START Source material
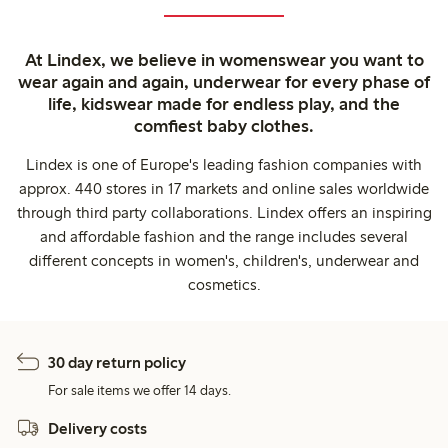
At Lindex, we believe in womenswear you want to
wear again and again, underwear for every phase of
life, kidswear made for endless play, and the
comfiest baby clothes.
Lindex is one of Europe's leading fashion companies with
approx. 440 stores in 17 markets and online sales worldwide
through third party collaborations. Lindex offers an inspiring
and affordable fashion and the range includes several
different concepts in women's, children's, underwear and
cosmetics.
30 day return policy
For sale items we offer 14 days.
Delivery costs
END Source material
#### Directions for this task:
Could you return all lines from the records that include the word "Lindex"?

#### Expected answer:
At Lindex, we believe in womenswear you want to
Lindex is one of Europe's leading fashion companies with
through third party collaborations. Lindex offers an inspiring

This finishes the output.